Cristhian Mosquera is pushing hard. Naturally a centre-back, he offers pace and physical presence, but not the kind of nimble, low-to-the-ground mobility full-backs usually need when Kvaratskhelia starts twisting and feinting in those tight wide pockets.
On paper, Mosquera is the safer, more orthodox choice. A defender in a defender’s role. Arteta, though, has never been particularly wedded to orthodoxy.
Zubimendi, the wildcard at right-back
Last Sunday at Crystal Palace, the away end did a double-take when the teams were announced. Zubimendi at right-back. No buildup, no long explanation, just a straight positional gamble from a manager who enjoys pushing the edges of his squad’s versatility.
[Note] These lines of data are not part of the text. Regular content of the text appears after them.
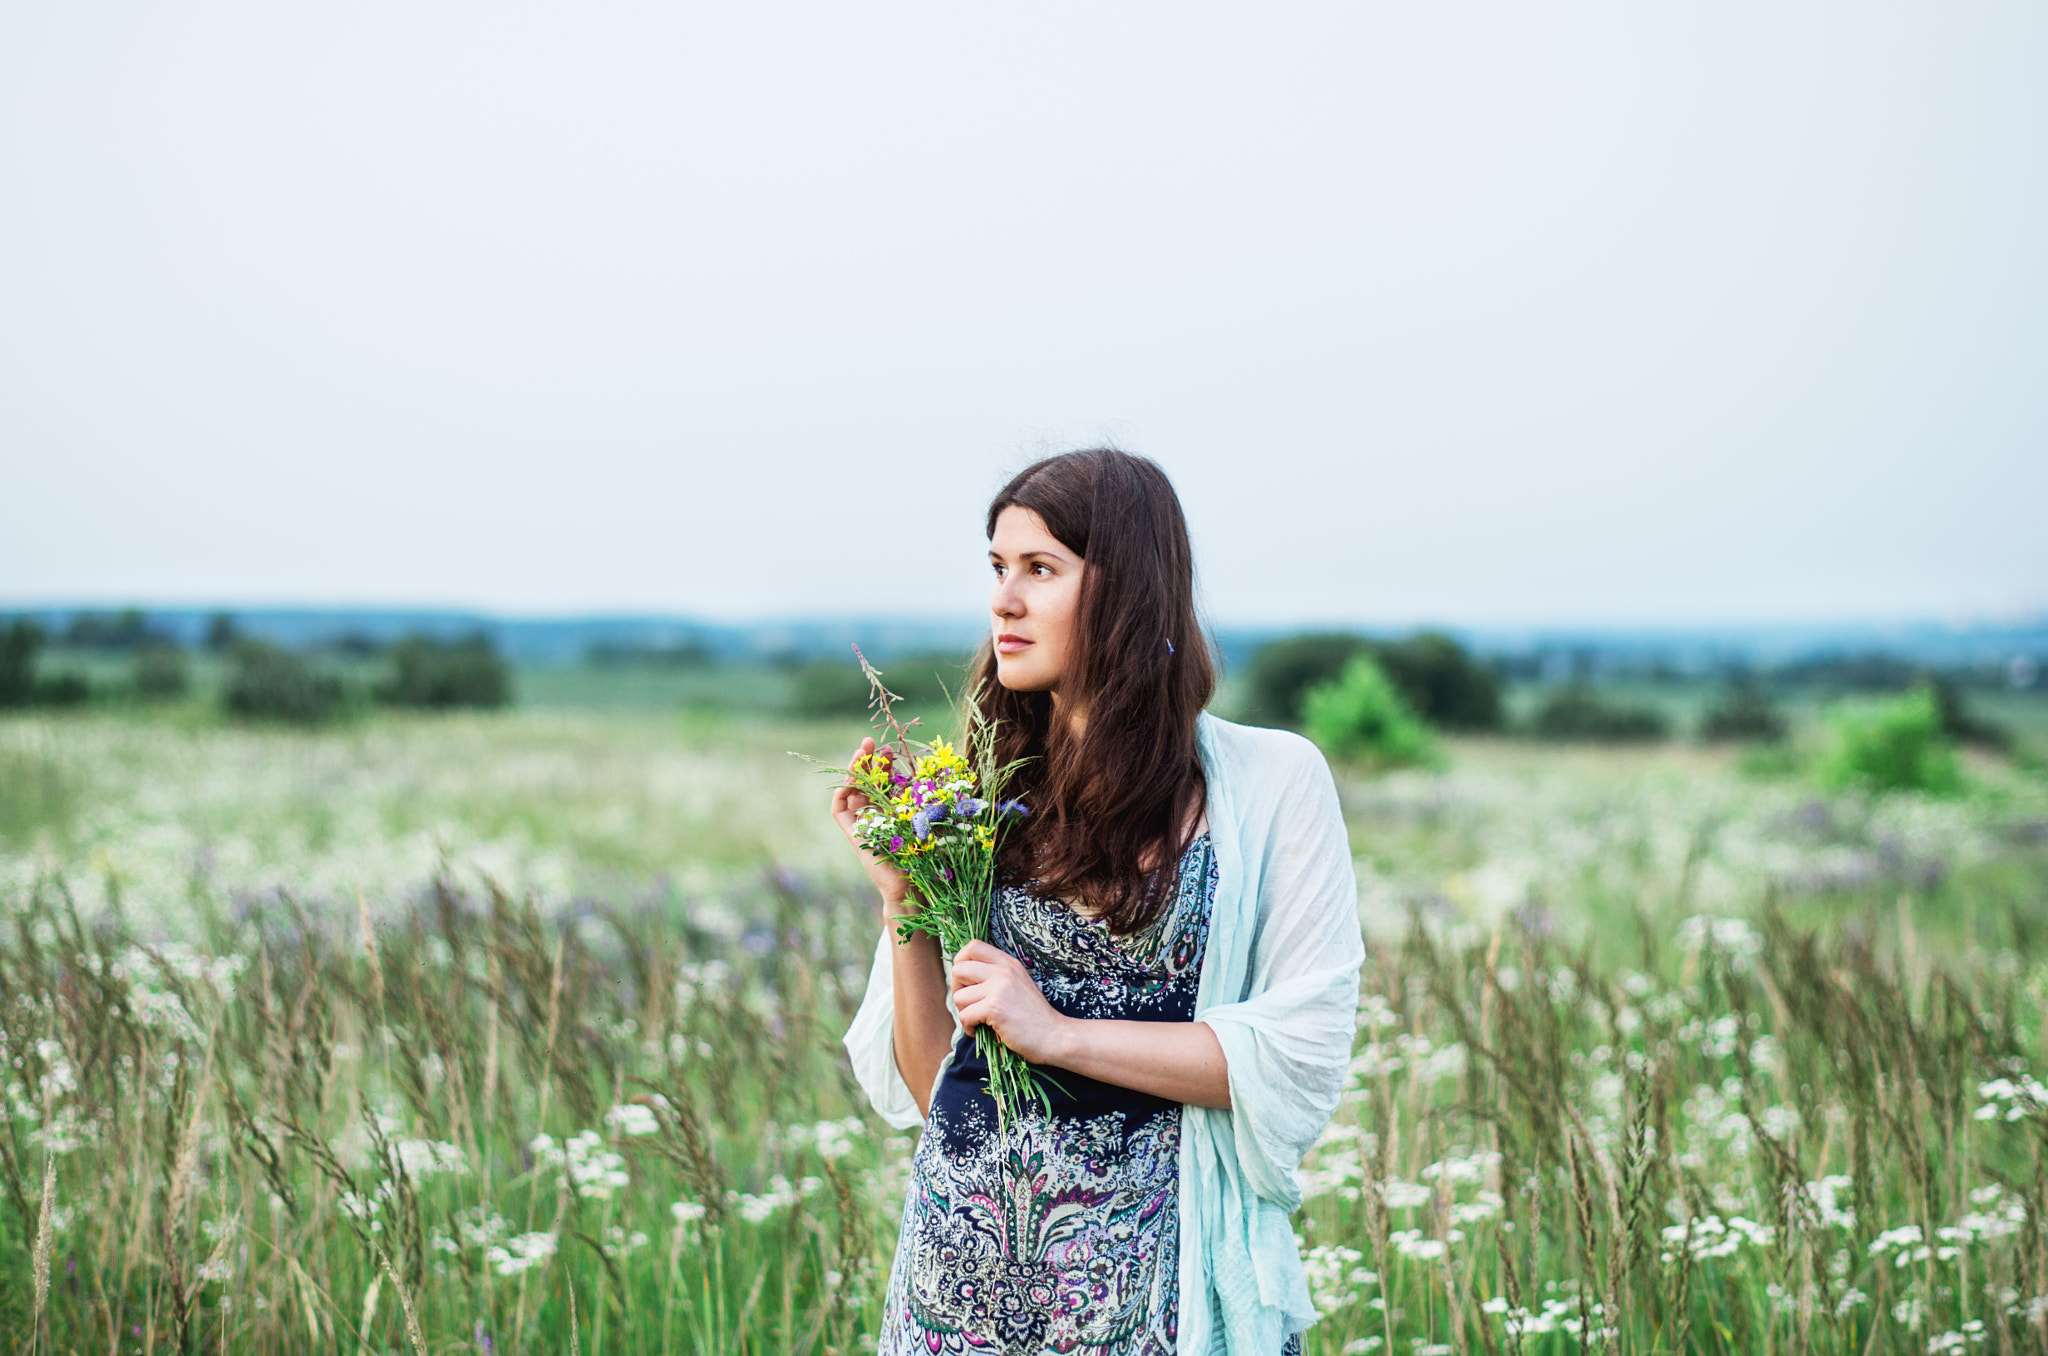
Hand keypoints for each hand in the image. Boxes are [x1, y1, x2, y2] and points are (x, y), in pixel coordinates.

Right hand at [832, 736, 913, 913]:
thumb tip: (938, 776)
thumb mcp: (930, 821)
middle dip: (868, 761)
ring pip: (852, 791)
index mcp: (895, 811)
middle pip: (867, 782)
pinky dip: (840, 796)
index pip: (885, 782)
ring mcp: (865, 824)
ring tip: (861, 754)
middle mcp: (878, 815)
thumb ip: (930, 802)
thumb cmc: (928, 858)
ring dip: (854, 771)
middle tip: (871, 743)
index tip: (890, 750)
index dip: (885, 765)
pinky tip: (849, 783)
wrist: (913, 887)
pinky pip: (840, 811)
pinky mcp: (854, 836)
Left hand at [950, 940, 1070, 1065]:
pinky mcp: (994, 1008)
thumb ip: (996, 977)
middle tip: (968, 1004)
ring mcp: (999, 988)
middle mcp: (1003, 971)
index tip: (965, 981)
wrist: (1054, 1036)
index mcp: (1009, 963)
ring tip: (978, 1021)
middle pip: (959, 969)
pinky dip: (968, 1028)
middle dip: (956, 989)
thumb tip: (963, 978)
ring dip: (963, 1012)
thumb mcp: (1018, 985)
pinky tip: (980, 1031)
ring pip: (959, 996)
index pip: (973, 946)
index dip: (961, 961)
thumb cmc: (1034, 1016)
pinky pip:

Maybe it was a one-off. Maybe it was a dress rehearsal.
The experiment suddenly looks loaded with meaning. Zubimendi has already shown, for Spain and for Arsenal, that he reads danger early and tackles with timing rather than desperation. The UEFA clip of him stripping Kvaratskhelia on the touchline is not a guarantee of anything, but it is proof that he understands the angles and the rhythm of defending against that specific kind of winger.
And there is another layer. Zubimendi has recently lost his starting place in midfield. Myles Lewis-Skelly’s resurgence has changed the chemistry of Arsenal’s centre, with the young Englishman thriving alongside Declan Rice. On form, that partnership is hard to break. On merit, it probably shouldn’t be.
So Arteta faces a choice that cuts deeper than a simple tactical tweak. Leave Zubimendi out again, in the biggest game of the season, after the role he has played across the campaign? Or find a way to keep his brain and his experience on the pitch, even if it means redrawing his position?
A decision that will define the night
Arteta is not sentimental, but he is loyal to players who have carried his ideas. Zubimendi has been one of those pillars. Excluding him from the XI in a Champions League final would gnaw away at him, especially when the opponent’s main threat operates in an area the Spaniard has already shown he can police.
If Timber fails to make it, the path opens. Mosquera remains the favourite in many eyes, the conventional solution at a time when the margin for error is microscopic. Timber’s absence from the Palace game last weekend underlines just how tight the timeline is for the Dutchman to be trusted from the start.
Yet the memory of that night in Georgia lingers. The recent trial at Selhurst Park lingers. Arteta has the option to roll the dice with Zubimendi at full-back, to use a midfielder’s brain to solve a winger’s riddle.
One selection at right-back will tell us everything about how bold Arsenal intend to be against PSG – and how far Arteta is willing to go to stop Kvaratskhelia when the lights are at their brightest.